This looks like the reconstruction of a crime. It happened during the Jurassic. A squid-like creature quietly devoured a crustacean. But it was interrupted by another marine animal, possibly a shark. It bit on his soft side and killed him. And it became so petrified by these random things. It is the story of the squid fossil caught while eating.
This squid was a ten-armed, two-fined creature called a belemnite. It petrified on the ocean floor with its own prey. Germany is currently at this location.
The resulting 180 million year old fossil is “unique”. One of “10 specimens of belemnites with soft tissues (well preserved) worldwide”. Says Christian Klug, curator of the Paleontological Museum at the University of Zurich.
The fossil inspired a new term: pabulita. It comes from the Latin words “pabulum” and “lithos”. They mean “food” or “stone”. Pabulita refers to the “scraps of food” that never get into the predator’s digestive system and then petrify. In this case, the remains of the belemnite would be, the researchers said.

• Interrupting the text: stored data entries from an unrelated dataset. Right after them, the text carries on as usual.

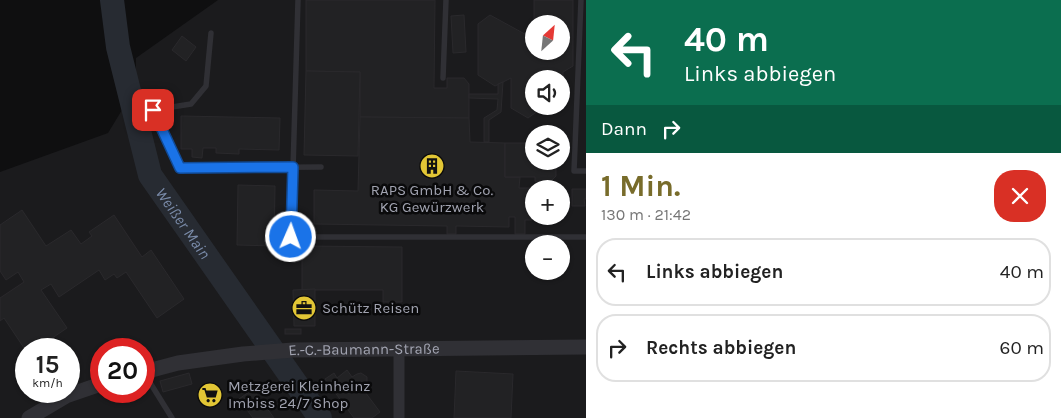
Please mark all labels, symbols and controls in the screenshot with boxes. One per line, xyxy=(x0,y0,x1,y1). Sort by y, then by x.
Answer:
north arrow xyxy=(525,15,570,60)
map controls xyxy=(525,15,570,280)
text: 40 m xyxy=(684,19,769,60)
icon: left xyxy=(601,20,666,85)
text: Links abbiegen xyxy=(684,61,836,87)
button: sound xyxy=(525,70,570,115)
pin xyxy=(132,89,174,131)
icon: arrive xyxy=(139,96,167,124)
icon: right xyxy=(657,115,685,143)
text: Dann xyxy=(601,118,647,140)
button: layers xyxy=(525,125,570,170)
building icon: RAPS GmbH & Co. KG Gewürzwerk xyxy=(419,153,445,179)
text: 1 Min. xyxy=(601,168,681,204)
button: close xyxy=(994,170,1046,222)
button: + xyxy=(525,180,570,225)
place label: RAPS GmbH & Co. KG Gewürzwerk xyxy=(371,181,493,216)
water label: Weißer Main xyxy=(152,184,215,262)
text: 130 m · 21:42 xyxy=(601,205,691,224)
position arrow xyxy=(264,210,316,262)
button: − xyxy=(525,235,570,280)
icon: left xyxy=(603,258,631,286)
text: Links abbiegen xyxy=(646,261,783,283)
text: 40 m xyxy=(1000,261,1044,283)
office icon: Schütz Reisen xyxy=(291,295,317,321)
place label: Schütz Reisen xyxy=(322,299,419,317)
icon: right xyxy=(603,334,631,362)
text: Rechts abbiegen xyxy=(646,337,796,359)
text: 60 m xyxy=(1000,337,1044,359)
speed limit sign: 20 xyxy=(90,338,155,403)
street label: E.-C.-Baumann-Straße xyxy=(288,339,440,359)
text: 15 xyxy=(36,350,59,379)
text: km/h xyxy=(32,376,63,390)
place label: Metzgerei Kleinheinz Imbiss 24/7 Shop xyxy=(228,377,370,412)
supermarket icon: Metzgerei Kleinheinz Imbiss 24/7 Shop xyxy=(197,382,223,408)

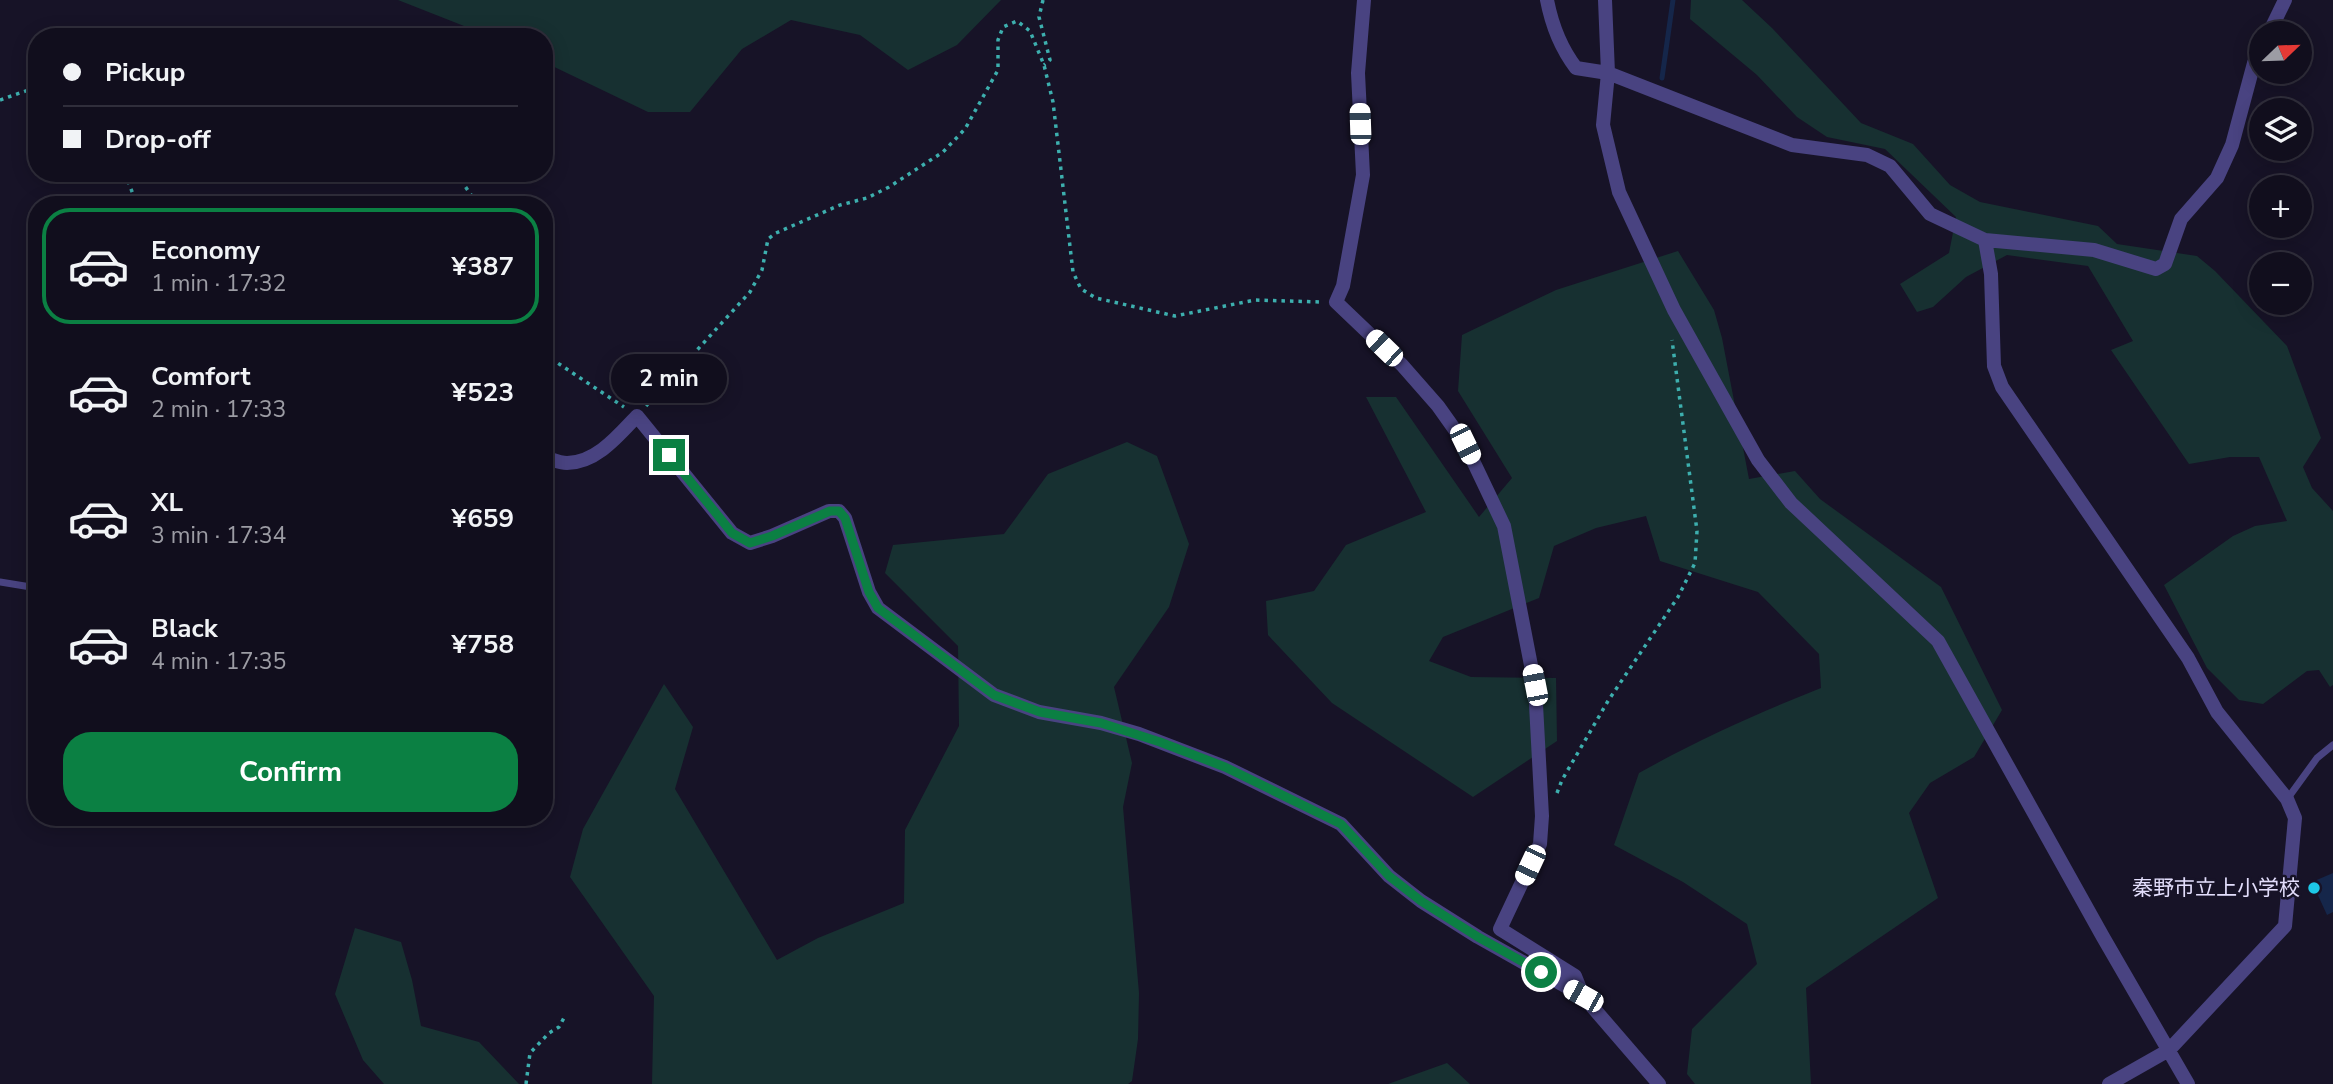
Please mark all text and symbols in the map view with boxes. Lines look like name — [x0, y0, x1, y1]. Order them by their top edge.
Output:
north arrow — [2249, 21, 2312, 84]
map controls — [2249, 21, 2312, 315]
text: Pickup — [105, 55, 185, 90]
button: layers — [2249, 98, 2312, 161]
car — [1349, 103, 1372, 145]
text: Drop-off — [105, 122, 211, 157]
button: + — [2249, 175, 2312, 238]
text: Economy — [151, 233, 260, 268]
icon: car — [67, 235, 130, 298]
text: ¥387 — [452, 249, 514, 284]
button: − — [2249, 252, 2312, 315]
text: 1 min · 17:32 — [151, 268, 286, 299]
car — [1362, 326, 1407, 370]
callout: 2 min — [611, 354, 727, 402]
text: Comfort — [151, 359, 251, 394]
icon: car — [67, 361, 130, 424]
text: 2 min — [639, 363, 699, 394]
text: ¥523 — [452, 375, 514, 410]
text: 2 min · 17:33 — [151, 394, 286, 425]
car — [1447, 421, 1484, 467]
route end — [653, 439, 685, 471]
text: XL — [151, 485, 183, 520]
icon: car — [67, 487, 130, 550]
text: ¥659 — [452, 501, 514, 536]
text: 3 min · 17:34 — [151, 520, 286, 551]
text: Black — [151, 611, 218, 646]
icon: car — [67, 613, 130, 676]
text: ¥758 — [452, 627, 514, 662]
text: 4 min · 17:35 — [151, 646, 286, 677]
car — [1521, 662, 1550, 708]
button: Confirm — [63, 732, 518, 812]
car — [1512, 842, 1549, 888]
place label: 秦野市立上小学校 — [2132, 874, 2300, 902]
marker: 秦野市立上小学校 — [2306, 880, 2322, 896]
route start — [1525, 956, 1557, 988]
car — [1560, 977, 1607, 1015]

The shark may have targeted the soft tissues of the belemnite rather than its hard, pointed tip. Vertebrate predators learned to avoid hard-to-digest parts. The fossil collector Dieter Weber discovered the specimen in 1970. It was located in a small town near Stuttgart in southwest Germany.
One of the main candidates for the Belemnite “killer” is the early Jurassic shark Hybodus hauffianus. A previously described H. hauffianus fossil was filled with belemnite residues. Including dozens of rostra – a solid structure on the back of the animals.
Other suspects are large predatory fish like Pachycormus and Saurorhynchus. Or maybe the steneosaurus sea crocodile. The squid fossil caught while eating remains unsolved like an ancient crime. The study appears in the journal Swiss journal for paleontology.